AI Remains Underleveraged by Companies

As things stand today, AI appears to be having little impact on the jobs market. That may be because data shows that companies’ AI adoption remains low. Census data shows that just 10 percent of U.S. businesses were using AI to produce goods and services as of late September 2025. For larger companies with over 250 employees, it was just 13 percent of businesses.
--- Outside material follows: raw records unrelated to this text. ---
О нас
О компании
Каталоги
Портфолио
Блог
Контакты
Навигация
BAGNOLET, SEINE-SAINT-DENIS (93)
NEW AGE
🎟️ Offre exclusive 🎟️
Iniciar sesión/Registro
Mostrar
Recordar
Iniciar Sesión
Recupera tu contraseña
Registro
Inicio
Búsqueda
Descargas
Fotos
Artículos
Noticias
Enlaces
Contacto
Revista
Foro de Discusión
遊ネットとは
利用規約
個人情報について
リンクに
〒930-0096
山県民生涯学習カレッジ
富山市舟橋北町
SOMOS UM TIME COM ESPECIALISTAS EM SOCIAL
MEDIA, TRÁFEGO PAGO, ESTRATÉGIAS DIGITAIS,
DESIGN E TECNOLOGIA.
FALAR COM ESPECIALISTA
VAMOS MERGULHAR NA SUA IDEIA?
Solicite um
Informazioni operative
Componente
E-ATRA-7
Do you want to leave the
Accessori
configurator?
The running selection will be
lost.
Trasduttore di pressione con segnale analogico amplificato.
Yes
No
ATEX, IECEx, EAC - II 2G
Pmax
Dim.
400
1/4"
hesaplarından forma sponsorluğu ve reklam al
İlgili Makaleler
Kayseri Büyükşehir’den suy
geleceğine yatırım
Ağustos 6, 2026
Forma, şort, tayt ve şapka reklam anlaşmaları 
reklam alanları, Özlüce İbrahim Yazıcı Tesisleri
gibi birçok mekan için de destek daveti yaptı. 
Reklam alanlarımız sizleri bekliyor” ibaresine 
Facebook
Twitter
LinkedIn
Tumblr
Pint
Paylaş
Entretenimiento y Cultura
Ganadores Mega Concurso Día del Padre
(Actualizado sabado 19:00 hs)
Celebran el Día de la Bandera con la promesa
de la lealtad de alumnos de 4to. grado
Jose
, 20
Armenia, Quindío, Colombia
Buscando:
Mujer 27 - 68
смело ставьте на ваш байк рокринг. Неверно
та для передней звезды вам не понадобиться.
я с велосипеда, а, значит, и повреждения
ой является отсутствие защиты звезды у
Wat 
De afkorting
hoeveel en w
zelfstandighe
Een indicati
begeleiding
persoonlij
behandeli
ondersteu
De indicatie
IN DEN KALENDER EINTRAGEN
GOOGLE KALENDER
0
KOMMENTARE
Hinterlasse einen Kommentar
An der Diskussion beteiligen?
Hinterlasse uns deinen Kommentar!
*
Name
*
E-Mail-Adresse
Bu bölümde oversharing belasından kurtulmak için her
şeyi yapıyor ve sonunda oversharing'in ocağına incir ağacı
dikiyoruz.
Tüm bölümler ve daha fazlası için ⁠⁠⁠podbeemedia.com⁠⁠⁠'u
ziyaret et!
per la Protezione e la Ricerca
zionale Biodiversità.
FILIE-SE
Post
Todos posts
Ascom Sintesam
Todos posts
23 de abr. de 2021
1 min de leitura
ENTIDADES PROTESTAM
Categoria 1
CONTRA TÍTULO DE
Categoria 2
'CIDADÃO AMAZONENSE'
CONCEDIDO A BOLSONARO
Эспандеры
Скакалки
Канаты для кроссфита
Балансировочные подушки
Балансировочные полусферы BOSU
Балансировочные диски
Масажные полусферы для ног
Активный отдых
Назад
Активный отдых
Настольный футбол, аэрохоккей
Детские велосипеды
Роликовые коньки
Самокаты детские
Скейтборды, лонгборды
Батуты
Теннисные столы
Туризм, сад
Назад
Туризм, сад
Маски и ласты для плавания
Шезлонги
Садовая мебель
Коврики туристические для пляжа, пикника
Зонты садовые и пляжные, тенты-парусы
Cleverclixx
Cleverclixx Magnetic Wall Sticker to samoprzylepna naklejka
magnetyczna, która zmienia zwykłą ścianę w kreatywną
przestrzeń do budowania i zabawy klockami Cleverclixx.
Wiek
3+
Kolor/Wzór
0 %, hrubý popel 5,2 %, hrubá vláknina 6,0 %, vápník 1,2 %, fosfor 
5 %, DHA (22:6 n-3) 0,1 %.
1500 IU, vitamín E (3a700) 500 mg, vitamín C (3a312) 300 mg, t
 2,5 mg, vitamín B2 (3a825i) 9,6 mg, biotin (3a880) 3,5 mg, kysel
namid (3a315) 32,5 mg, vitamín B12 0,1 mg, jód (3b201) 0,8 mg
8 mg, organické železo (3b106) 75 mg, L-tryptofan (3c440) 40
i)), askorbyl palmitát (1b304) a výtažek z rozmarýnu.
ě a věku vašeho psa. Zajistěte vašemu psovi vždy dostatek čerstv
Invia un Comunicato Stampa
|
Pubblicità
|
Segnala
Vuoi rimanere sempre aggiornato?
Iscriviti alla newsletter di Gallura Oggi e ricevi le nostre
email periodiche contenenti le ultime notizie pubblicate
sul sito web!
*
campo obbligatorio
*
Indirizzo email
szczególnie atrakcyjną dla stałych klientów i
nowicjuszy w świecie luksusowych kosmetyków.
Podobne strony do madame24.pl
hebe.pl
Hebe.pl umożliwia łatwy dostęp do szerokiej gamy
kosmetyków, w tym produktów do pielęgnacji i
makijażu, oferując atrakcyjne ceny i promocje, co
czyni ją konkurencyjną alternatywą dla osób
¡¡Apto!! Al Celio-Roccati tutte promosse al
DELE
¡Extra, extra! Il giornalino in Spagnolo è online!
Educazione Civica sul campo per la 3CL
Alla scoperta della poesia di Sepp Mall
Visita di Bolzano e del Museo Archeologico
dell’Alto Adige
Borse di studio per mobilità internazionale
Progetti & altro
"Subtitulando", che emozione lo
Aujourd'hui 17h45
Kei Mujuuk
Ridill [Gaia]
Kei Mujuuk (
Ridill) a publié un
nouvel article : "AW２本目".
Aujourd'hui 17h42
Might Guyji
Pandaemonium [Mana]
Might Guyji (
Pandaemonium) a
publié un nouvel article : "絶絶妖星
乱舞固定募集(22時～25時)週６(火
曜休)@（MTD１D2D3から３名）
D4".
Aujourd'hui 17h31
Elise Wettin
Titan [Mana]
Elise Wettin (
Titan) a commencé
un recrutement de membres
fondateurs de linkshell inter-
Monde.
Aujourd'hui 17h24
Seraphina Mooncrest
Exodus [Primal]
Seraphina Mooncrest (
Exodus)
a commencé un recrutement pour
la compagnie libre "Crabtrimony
However, Goldman Sachs indicates 37 percent of clients are using AI for regular production, and that number is projected to reach 50 percent next year.

For now, the soft labor market is likely due to the Fed’s 2022-2024 rate hike cycle and some budget strains finally showing on low-income consumers.


5 Questions Leaders Should Ask Now

  1. If our customer base includes lower-income consumers who face headwinds from rising inflation and slowing wage growth, how do we accommodate them?
  2. With interest rates falling, what are our plans for debt refinancing and interest costs?
  3. What are our dependencies on chips, power and critical inputs, and what contingencies do we have for cost spikes, delays, or export and control disruptions?
  4. With only about 10-13 percent of firms currently using AI, what is our roadmap to embed AI in core workflows and what measurable productivity targets will we hold management to?
  5. With the expectation that tariffs will remain—even if SCOTUS rules against the current implementation—how are we affected and how are we changing our supply chain?